■ AUFGABE
Beantworten Sie anhand des Übungstexts über den ARD-Zukunftsdialog folgende Fragen:
(a) In welchem Monat und an welchem Wochentag fand die Auftaktveranstaltung statt?
(b) Wie viele Mitarbeiter aus der ARD-Kommunikation betreuen das Projekt hauptamtlich?
(c) Welche Summe investiert die ARD in das Vorhaben?

■ ÜBUNGSTEXT
__________________________________________________

Köln – Schläft Tom Buhrow in ARD-Bettwäsche? Diese Frage konnte sich stellen, wer an einem Samstag im Mai an der Auftaktveranstaltung des ARD-Zukunftsdialogs teilnahm. Zumindest malte ihn so der Karikaturist, den der Senderverbund eigens angeheuert für die digitale Konferenz. Doch um den WDR-Intendanten und ARD-Vorsitzenden ging es ansonsten nur am Rande. Denn Buhrow war gekommen, um zu schweigen. Oder besser: um zuzuhören.

Das ist die Idee des Zukunftsdialogs, den die ARD mit viel Aufwand betreibt. Drei Mitarbeiter aus der ARD-Kommunikation kümmern sich hauptamtlich um das Projekt, viele weitere sind daran beteiligt. Zudem arbeitet die ARD mit externen Experten zusammen. Eine niedrige sechsstellige Summe investiert sie in den Versuch, näher an ihr Publikum heranzukommen.

__________________________________________________

■ DATENSÄTZE
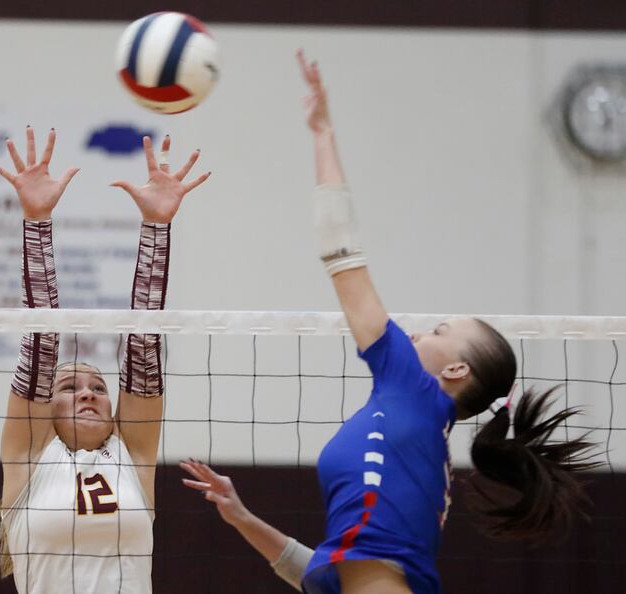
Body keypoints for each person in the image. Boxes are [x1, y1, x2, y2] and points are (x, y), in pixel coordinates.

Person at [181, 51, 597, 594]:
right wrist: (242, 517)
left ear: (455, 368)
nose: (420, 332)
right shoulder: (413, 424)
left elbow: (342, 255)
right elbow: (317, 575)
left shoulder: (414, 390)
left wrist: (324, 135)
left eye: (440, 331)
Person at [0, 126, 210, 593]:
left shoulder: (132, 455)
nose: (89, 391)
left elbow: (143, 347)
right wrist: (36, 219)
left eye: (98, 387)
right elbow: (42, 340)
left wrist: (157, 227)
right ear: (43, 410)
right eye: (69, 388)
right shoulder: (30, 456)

__________________________________________________

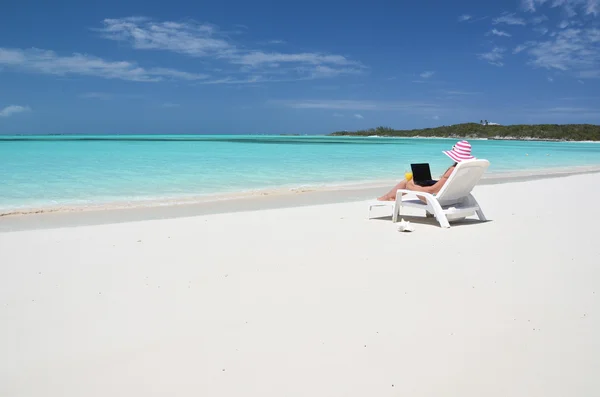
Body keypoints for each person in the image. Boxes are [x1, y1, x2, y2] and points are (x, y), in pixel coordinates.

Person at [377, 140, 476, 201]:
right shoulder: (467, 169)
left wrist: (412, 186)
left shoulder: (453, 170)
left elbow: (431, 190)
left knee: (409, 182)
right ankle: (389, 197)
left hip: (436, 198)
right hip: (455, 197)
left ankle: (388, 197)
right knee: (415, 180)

__________________________________________________

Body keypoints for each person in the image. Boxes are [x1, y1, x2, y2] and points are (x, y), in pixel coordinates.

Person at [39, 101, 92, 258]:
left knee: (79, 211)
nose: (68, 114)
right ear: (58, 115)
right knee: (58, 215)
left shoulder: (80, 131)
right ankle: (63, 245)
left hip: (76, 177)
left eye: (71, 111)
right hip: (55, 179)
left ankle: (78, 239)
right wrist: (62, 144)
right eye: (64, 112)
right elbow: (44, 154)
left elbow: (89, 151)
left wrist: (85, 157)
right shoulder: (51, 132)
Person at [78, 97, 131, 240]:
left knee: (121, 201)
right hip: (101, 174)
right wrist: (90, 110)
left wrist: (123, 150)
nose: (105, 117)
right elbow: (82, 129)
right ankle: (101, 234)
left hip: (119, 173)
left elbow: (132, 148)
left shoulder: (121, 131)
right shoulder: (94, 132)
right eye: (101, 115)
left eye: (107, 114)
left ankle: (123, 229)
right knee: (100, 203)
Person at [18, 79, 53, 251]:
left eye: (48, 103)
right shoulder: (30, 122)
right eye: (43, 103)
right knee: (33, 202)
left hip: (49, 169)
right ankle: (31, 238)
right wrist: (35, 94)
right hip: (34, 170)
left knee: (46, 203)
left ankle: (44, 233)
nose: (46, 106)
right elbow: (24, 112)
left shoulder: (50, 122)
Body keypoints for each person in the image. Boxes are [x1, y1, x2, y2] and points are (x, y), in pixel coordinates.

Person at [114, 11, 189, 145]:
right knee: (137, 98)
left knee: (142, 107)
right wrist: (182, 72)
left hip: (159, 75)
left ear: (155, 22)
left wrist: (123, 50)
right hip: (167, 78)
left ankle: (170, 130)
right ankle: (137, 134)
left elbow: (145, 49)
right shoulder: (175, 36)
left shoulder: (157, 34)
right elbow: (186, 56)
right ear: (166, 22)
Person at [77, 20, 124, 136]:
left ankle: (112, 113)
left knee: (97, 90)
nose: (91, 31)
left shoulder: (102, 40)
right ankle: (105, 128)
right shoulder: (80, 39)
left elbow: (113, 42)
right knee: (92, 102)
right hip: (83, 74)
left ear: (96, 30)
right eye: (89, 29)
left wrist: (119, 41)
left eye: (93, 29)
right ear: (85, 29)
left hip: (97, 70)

__________________________________________________

■ LÖSUNG
(a) An einem Samstag im Mai.
(b) Drei Mitarbeiter.
(c) Eine niedrige sechsstellige Summe.